[What is needed] Write the data out again exactly, with no pictures.

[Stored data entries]
((
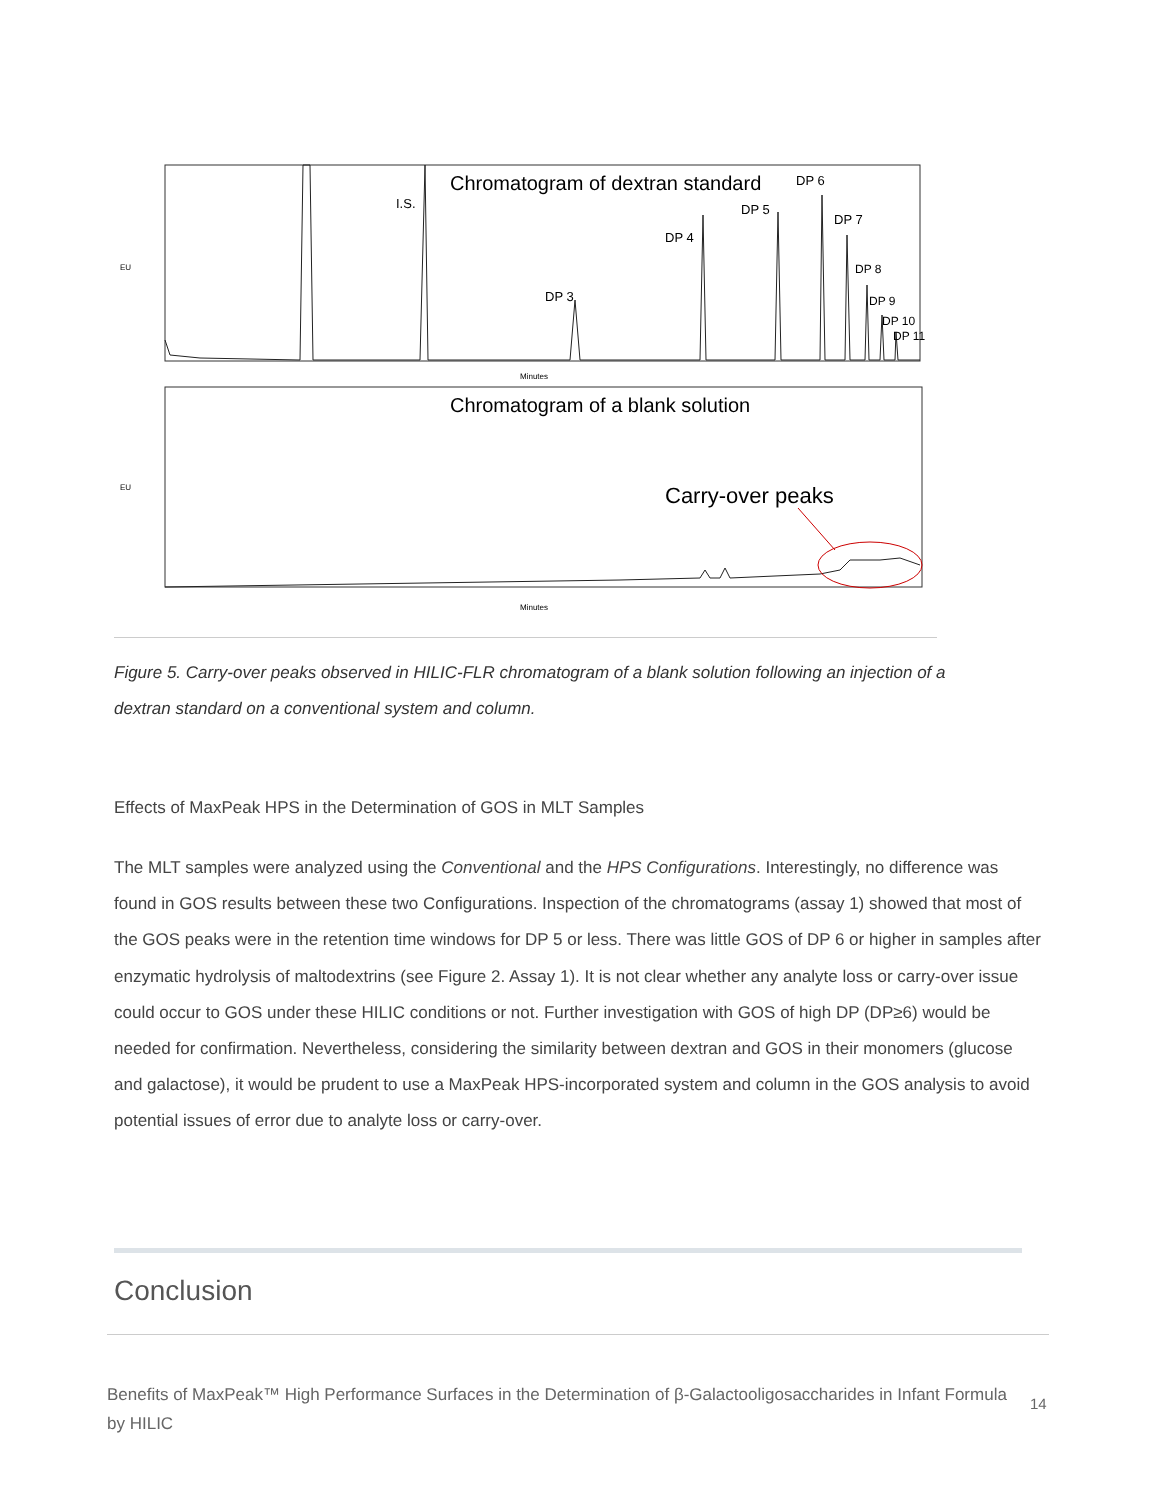EU
Chromatogram of dextran standard
I.S.
DP 3
DP 4
DP 5
DP 6
DP 7
DP 8
DP 9
DP 10
DP 11
Minutes
EU
Chromatogram of a blank solution
Carry-over peaks
Minutes
Figure 5. Carry-over peaks observed in HILIC-FLR chromatogram of a blank solution following an injection of a dextran standard on a conventional system and column.
Effects of MaxPeak HPS in the Determination of GOS in MLT Samples
The MLT samples were analyzed using the Conventional and the HPS Configurations. Interestingly, no difference was found in GOS results between these two Configurations. Inspection of the chromatograms (assay 1) showed that most of the GOS peaks were in the retention time windows for DP 5 or less. There was little GOS of DP 6 or higher in samples after enzymatic hydrolysis of maltodextrins (see Figure 2. Assay 1). It is not clear whether any analyte loss or carry-over issue could occur to GOS under these HILIC conditions or not. Further investigation with GOS of high DP (DP≥6) would be needed for confirmation. Nevertheless, considering the similarity between dextran and GOS in their monomers (glucose and galactose), it would be prudent to use a MaxPeak HPS-incorporated system and column in the GOS analysis to avoid potential issues of error due to analyte loss or carry-over.
Conclusion
Benefits of MaxPeak™ High Performance Surfaces in the Determination of β-Galactooligosaccharides in Infant Formula by HILIC
14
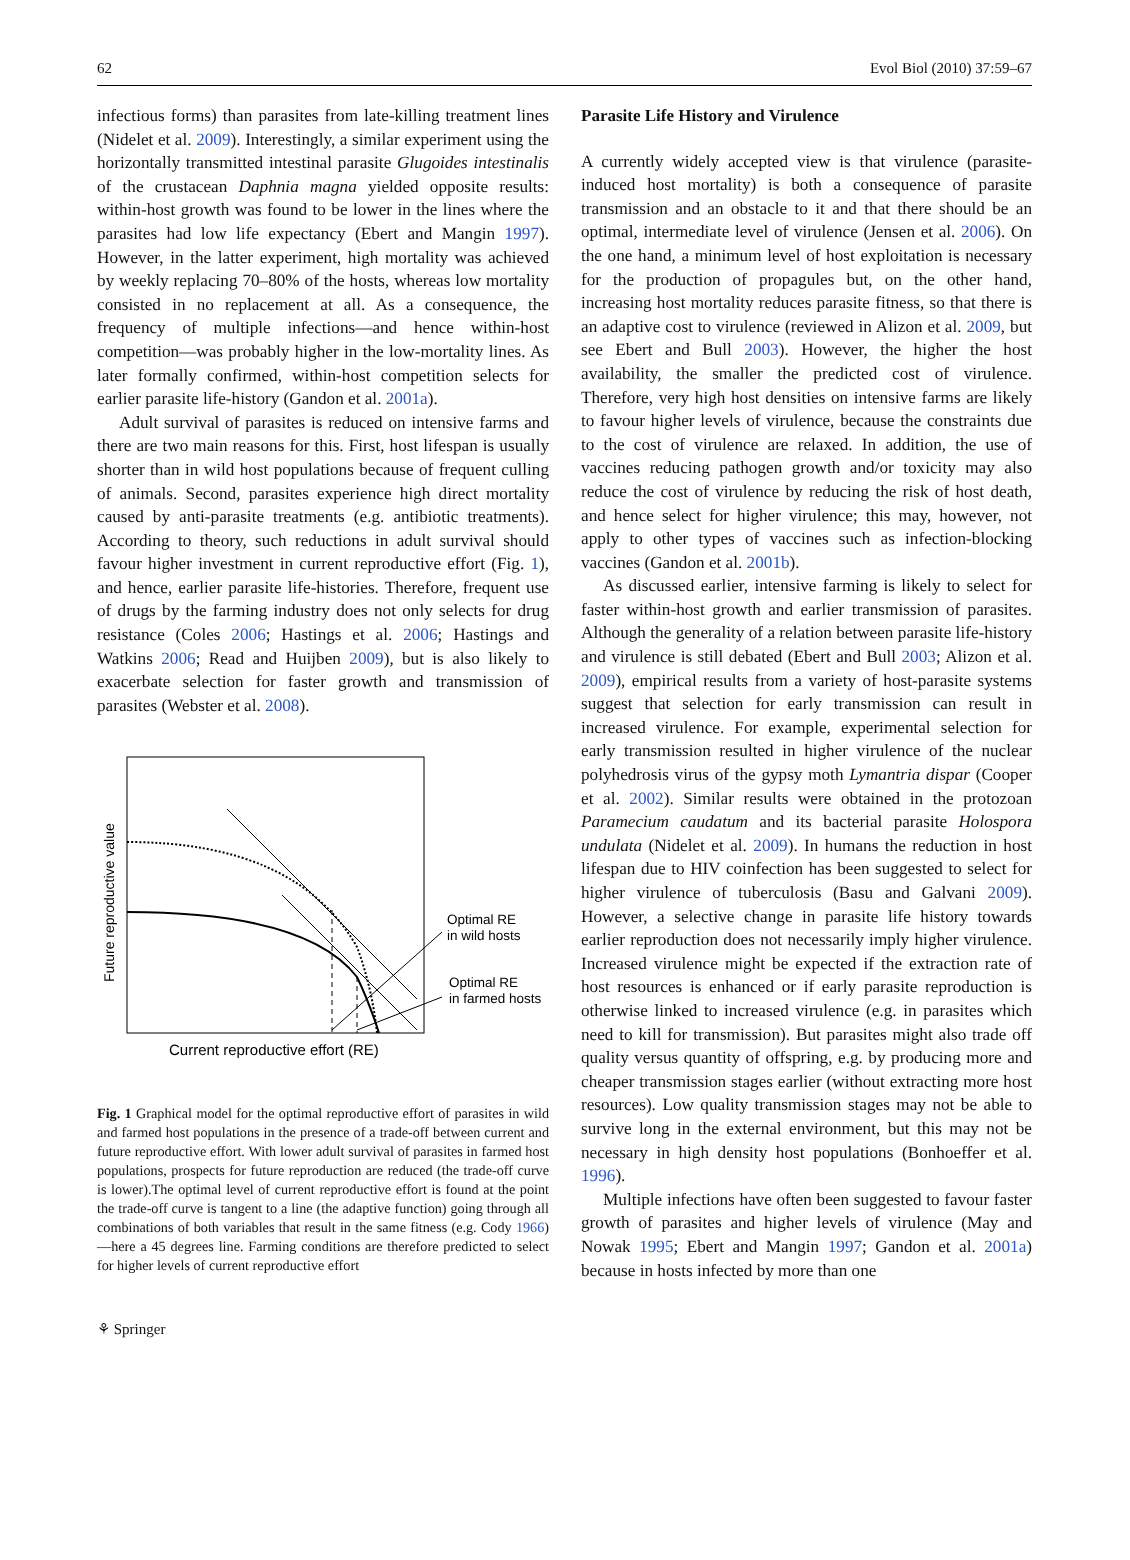62 Evol Biol (2010) 37:59–67
infectious forms) than parasites from late-killing treatment lines (Nidelet et al. 2009). Interestingly, a similar experiment using the horizontally transmitted intestinal parasite Glugoides intestinalis of the crustacean Daphnia magna yielded opposite results: within-host growth was found to be lower in the lines where the parasites had low life expectancy (Ebert and Mangin 1997). However, in the latter experiment, high mortality was achieved by weekly replacing 70–80% of the hosts, whereas low mortality consisted in no replacement at all. As a consequence, the frequency of multiple infections—and hence within-host competition—was probably higher in the low-mortality lines. As later formally confirmed, within-host competition selects for earlier parasite life-history (Gandon et al. 2001a).
Adult survival of parasites is reduced on intensive farms and there are two main reasons for this. First, host lifespan is usually shorter than in wild host populations because of frequent culling of animals. Second, parasites experience high direct mortality caused by anti-parasite treatments (e.g. antibiotic treatments). According to theory, such reductions in adult survival should favour higher investment in current reproductive effort (Fig. 1), and hence, earlier parasite life-histories. Therefore, frequent use of drugs by the farming industry does not only selects for drug resistance (Coles 2006; Hastings et al. 2006; Hastings and Watkins 2006; Read and Huijben 2009), but is also likely to exacerbate selection for faster growth and transmission of parasites (Webster et al. 2008).
Future reproductive value
Optimal RE
in wild hosts
Optimal RE
in farmed hosts
Current reproductive effort (RE)
Fig. 1 Graphical model for the optimal reproductive effort of parasites in wild and farmed host populations in the presence of a trade-off between current and future reproductive effort. With lower adult survival of parasites in farmed host populations, prospects for future reproduction are reduced (the trade-off curve is lower).The optimal level of current reproductive effort is found at the point the trade-off curve is tangent to a line (the adaptive function) going through all combinations of both variables that result in the same fitness (e.g. Cody 1966)—here a 45 degrees line. Farming conditions are therefore predicted to select for higher levels of current reproductive effort
Parasite Life History and Virulence
A currently widely accepted view is that virulence (parasite-induced host mortality) is both a consequence of parasite transmission and an obstacle to it and that there should be an optimal, intermediate level of virulence (Jensen et al. 2006). On the one hand, a minimum level of host exploitation is necessary for the production of propagules but, on the other hand, increasing host mortality reduces parasite fitness, so that there is an adaptive cost to virulence (reviewed in Alizon et al. 2009, but see Ebert and Bull 2003). However, the higher the host availability, the smaller the predicted cost of virulence. Therefore, very high host densities on intensive farms are likely to favour higher levels of virulence, because the constraints due to the cost of virulence are relaxed. In addition, the use of vaccines reducing pathogen growth and/or toxicity may also reduce the cost of virulence by reducing the risk of host death, and hence select for higher virulence; this may, however, not apply to other types of vaccines such as infection-blocking vaccines (Gandon et al. 2001b).
As discussed earlier, intensive farming is likely to select for faster within-host growth and earlier transmission of parasites. Although the generality of a relation between parasite life-history and virulence is still debated (Ebert and Bull 2003; Alizon et al. 2009), empirical results from a variety of host-parasite systems suggest that selection for early transmission can result in increased virulence. For example, experimental selection for early transmission resulted in higher virulence of the nuclear polyhedrosis virus of the gypsy moth Lymantria dispar (Cooper et al. 2002). Similar results were obtained in the protozoan Paramecium caudatum and its bacterial parasite Holospora undulata (Nidelet et al. 2009). In humans the reduction in host lifespan due to HIV coinfection has been suggested to select for higher virulence of tuberculosis (Basu and Galvani 2009). However, a selective change in parasite life history towards earlier reproduction does not necessarily imply higher virulence. Increased virulence might be expected if the extraction rate of host resources is enhanced or if early parasite reproduction is otherwise linked to increased virulence (e.g. in parasites which need to kill for transmission). But parasites might also trade off quality versus quantity of offspring, e.g. by producing more and cheaper transmission stages earlier (without extracting more host resources). Low quality transmission stages may not be able to survive long in the external environment, but this may not be necessary in high density host populations (Bonhoeffer et al. 1996).
Multiple infections have often been suggested to favour faster growth of parasites and higher levels of virulence (May and Nowak 1995; Ebert and Mangin 1997; Gandon et al. 2001a) because in hosts infected by more than one
⚘ Springer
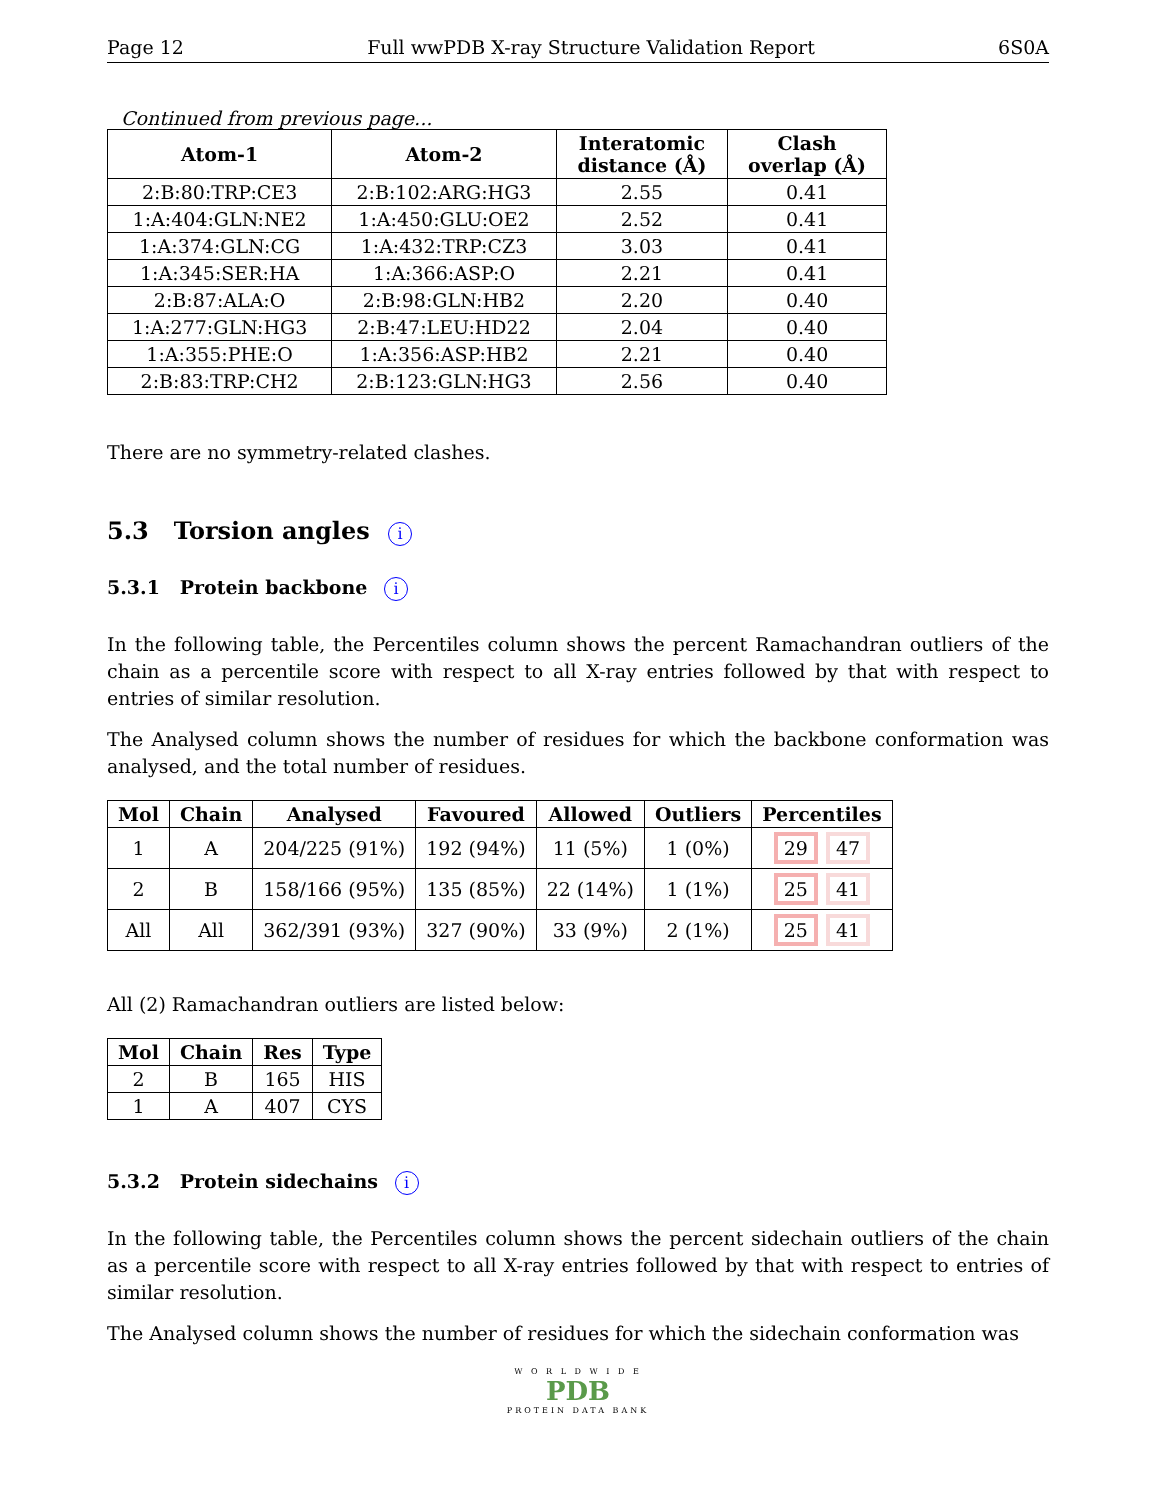Page 12 Full wwPDB X-ray Structure Validation Report 6S0A
Continued from previous page...
| Atom-1 | Atom-2 | Interatomic distance (Å) | Clash overlap (Å) |
| --- | --- | --- | --- |
| 2:B:80:TRP:CE3 | 2:B:102:ARG:HG3 | 2.55 | 0.41 |
| 1:A:404:GLN:NE2 | 1:A:450:GLU:OE2 | 2.52 | 0.41 |
| 1:A:374:GLN:CG | 1:A:432:TRP:CZ3 | 3.03 | 0.41 |
| 1:A:345:SER:HA | 1:A:366:ASP:O | 2.21 | 0.41 |
| 2:B:87:ALA:O | 2:B:98:GLN:HB2 | 2.20 | 0.40 |
| 1:A:277:GLN:HG3 | 2:B:47:LEU:HD22 | 2.04 | 0.40 |
| 1:A:355:PHE:O | 1:A:356:ASP:HB2 | 2.21 | 0.40 |
| 2:B:83:TRP:CH2 | 2:B:123:GLN:HG3 | 2.56 | 0.40 |
There are no symmetry-related clashes.
5.3 Torsion angles i
5.3.1 Protein backbone i
In the following table, the Percentiles column shows the percent Ramachandran outliers of the chain as a percentile score with respect to all X-ray entries followed by that with respect to entries of similar resolution.
The Analysed column shows the number of residues for which the backbone conformation was analysed, and the total number of residues.
| Mol | Chain | Analysed | Favoured | Allowed | Outliers | Percentiles |
| --- | --- | --- | --- | --- | --- | --- |
| 1 | A | 204/225 (91%) | 192 (94%) | 11 (5%) | 1 (0%) | 29 47 |
| 2 | B | 158/166 (95%) | 135 (85%) | 22 (14%) | 1 (1%) | 25 41 |
| All | All | 362/391 (93%) | 327 (90%) | 33 (9%) | 2 (1%) | 25 41 |
All (2) Ramachandran outliers are listed below:
| Mol | Chain | Res | Type |
| --- | --- | --- | --- |
| 2 | B | 165 | HIS |
| 1 | A | 407 | CYS |
5.3.2 Protein sidechains i
In the following table, the Percentiles column shows the percent sidechain outliers of the chain as a percentile score with respect to all X-ray entries followed by that with respect to entries of similar resolution.
The Analysed column shows the number of residues for which the sidechain conformation was
W O R L D W I D E
PDB
PROTEIN DATA BANK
))
[Response]
EU
Chromatogram of dextran standard
I.S.
DP 3
DP 4
DP 5
DP 6
DP 7
DP 8
DP 9
DP 10
DP 11
Minutes
EU
Chromatogram of a blank solution
Carry-over peaks
Minutes
Figure 5. Carry-over peaks observed in HILIC-FLR chromatogram of a blank solution following an injection of a dextran standard on a conventional system and column.
Effects of MaxPeak HPS in the Determination of GOS in MLT Samples
The MLT samples were analyzed using the Conventional and the HPS Configurations. Interestingly, no difference was found in GOS results between these two Configurations. Inspection of the chromatograms (assay 1) showed that most of the GOS peaks were in the retention time windows for DP 5 or less. There was little GOS of DP 6 or higher in samples after enzymatic hydrolysis of maltodextrins (see Figure 2. Assay 1). It is not clear whether any analyte loss or carry-over issue could occur to GOS under these HILIC conditions or not. Further investigation with GOS of high DP (DP≥6) would be needed for confirmation. Nevertheless, considering the similarity between dextran and GOS in their monomers (glucose and galactose), it would be prudent to use a MaxPeak HPS-incorporated system and column in the GOS analysis to avoid potential issues of error due to analyte loss or carry-over.
Conclusion
Benefits of MaxPeak™ High Performance Surfaces in the Determination of β-Galactooligosaccharides in Infant Formula by HILIC
14
62 Evol Biol (2010) 37:59–67
infectious forms) than parasites from late-killing treatment lines (Nidelet et al. 2009). Interestingly, a similar experiment using the horizontally transmitted intestinal parasite Glugoides intestinalis of the crustacean Daphnia magna yielded opposite results: within-host growth was found to be lower in the lines where the parasites had low life expectancy (Ebert and Mangin 1997). However, in the latter experiment, high mortality was achieved by weekly replacing 70–80% of the hosts, whereas low mortality consisted in no replacement at all. As a consequence, the frequency of multiple infections—and hence within-host competition—was probably higher in the low-mortality lines. As later formally confirmed, within-host competition selects for earlier parasite life-history (Gandon et al. 2001a).
Adult survival of parasites is reduced on intensive farms and there are two main reasons for this. First, host lifespan is usually shorter than in wild host populations because of frequent culling of animals. Second, parasites experience high direct mortality caused by anti-parasite treatments (e.g. antibiotic treatments). According to theory, such reductions in adult survival should favour higher investment in current reproductive effort (Fig. 1), and hence, earlier parasite life-histories. Therefore, frequent use of drugs by the farming industry does not only selects for drug resistance (Coles 2006; Hastings et al. 2006; Hastings and Watkins 2006; Read and Huijben 2009), but is also likely to exacerbate selection for faster growth and transmission of parasites (Webster et al. 2008).
Future reproductive value
Optimal RE
in wild hosts
Optimal RE
in farmed hosts
Current reproductive effort (RE)
Fig. 1 Graphical model for the optimal reproductive effort of parasites in wild and farmed host populations in the presence of a trade-off between current and future reproductive effort. With lower adult survival of parasites in farmed host populations, prospects for future reproduction are reduced (the trade-off curve is lower).The optimal level of current reproductive effort is found at the point the trade-off curve is tangent to a line (the adaptive function) going through all combinations of both variables that result in the same fitness (e.g. Cody 1966)—here a 45 degrees line. Farming conditions are therefore predicted to select for higher levels of current reproductive effort
Parasite Life History and Virulence
A currently widely accepted view is that virulence (parasite-induced host mortality) is both a consequence of parasite transmission and an obstacle to it and that there should be an optimal, intermediate level of virulence (Jensen et al. 2006). On the one hand, a minimum level of host exploitation is necessary for the production of propagules but, on the other hand, increasing host mortality reduces parasite fitness, so that there is an adaptive cost to virulence (reviewed in Alizon et al. 2009, but see Ebert and Bull 2003). However, the higher the host availability, the smaller the predicted cost of virulence. Therefore, very high host densities on intensive farms are likely to favour higher levels of virulence, because the constraints due to the cost of virulence are relaxed. In addition, the use of vaccines reducing pathogen growth and/or toxicity may also reduce the cost of virulence by reducing the risk of host death, and hence select for higher virulence; this may, however, not apply to other types of vaccines such as infection-blocking vaccines (Gandon et al. 2001b).
As discussed earlier, intensive farming is likely to select for faster within-host growth and earlier transmission of parasites. Although the generality of a relation between parasite life-history and virulence is still debated (Ebert and Bull 2003; Alizon et al. 2009), empirical results from a variety of host-parasite systems suggest that selection for early transmission can result in increased virulence. For example, experimental selection for early transmission resulted in higher virulence of the nuclear polyhedrosis virus of the gypsy moth Lymantria dispar (Cooper et al. 2002). Similar results were obtained in the protozoan Paramecium caudatum and its bacterial parasite Holospora undulata (Nidelet et al. 2009). In humans the reduction in host lifespan due to HIV coinfection has been suggested to select for higher virulence of tuberculosis (Basu and Galvani 2009). However, a selective change in parasite life history towards earlier reproduction does not necessarily imply higher virulence. Increased virulence might be expected if the extraction rate of host resources is enhanced or if early parasite reproduction is otherwise linked to increased virulence (e.g. in parasites which need to kill for transmission). But parasites might also trade off quality versus quantity of offspring, e.g. by producing more and cheaper transmission stages earlier (without extracting more host resources). Low quality transmission stages may not be able to survive long in the external environment, but this may not be necessary in high density host populations (Bonhoeffer et al. 1996).
Multiple infections have often been suggested to favour faster growth of parasites and higher levels of virulence (May and Nowak 1995; Ebert and Mangin 1997; Gandon et al. 2001a) because in hosts infected by more than one
⚘ Springer
Page 12 Full wwPDB X-ray Structure Validation Report 6S0A
Continued from previous page...
| Atom-1 | Atom-2 | Interatomic distance (Å) | Clash overlap (Å) |
| --- | --- | --- | --- |
| 2:B:80:TRP:CE3 | 2:B:102:ARG:HG3 | 2.55 | 0.41 |
| 1:A:404:GLN:NE2 | 1:A:450:GLU:OE2 | 2.52 | 0.41 |
| 1:A:374:GLN:CG | 1:A:432:TRP:CZ3 | 3.03 | 0.41 |
| 1:A:345:SER:HA | 1:A:366:ASP:O | 2.21 | 0.41 |
| 2:B:87:ALA:O | 2:B:98:GLN:HB2 | 2.20 | 0.40 |
| 1:A:277:GLN:HG3 | 2:B:47:LEU:HD22 | 2.04 | 0.40 |
| 1:A:355:PHE:O | 1:A:356:ASP:HB2 | 2.21 | 0.40 |
| 2:B:83:TRP:CH2 | 2:B:123:GLN:HG3 | 2.56 | 0.40 |
There are no symmetry-related clashes.
5.3 Torsion angles i
5.3.1 Protein backbone i
In the following table, the Percentiles column shows the percent Ramachandran outliers of the chain as a percentile score with respect to all X-ray entries followed by that with respect to entries of similar resolution.
The Analysed column shows the number of residues for which the backbone conformation was analysed, and the total number of residues.
| Mol | Chain | Analysed | Favoured | Allowed | Outliers | Percentiles |
| --- | --- | --- | --- | --- | --- | --- |
| 1 | A | 204/225 (91%) | 192 (94%) | 11 (5%) | 1 (0%) | 29 47 |
| 2 | B | 158/166 (95%) | 135 (85%) | 22 (14%) | 1 (1%) | 25 41 |
| All | All | 362/391 (93%) | 327 (90%) | 33 (9%) | 2 (1%) | 25 41 |
All (2) Ramachandran outliers are listed below:
| Mol | Chain | Res | Type |
| --- | --- | --- | --- |
| 2 | B | 165 | HIS |
| 1 | A | 407 | CYS |
5.3.2 Protein sidechains i
In the following table, the Percentiles column shows the percent sidechain outliers of the chain as a percentile score with respect to all X-ray entries followed by that with respect to entries of similar resolution.
The Analysed column shows the number of residues for which the sidechain conformation was
W O R L D W I D E
PDB
PROTEIN DATA BANK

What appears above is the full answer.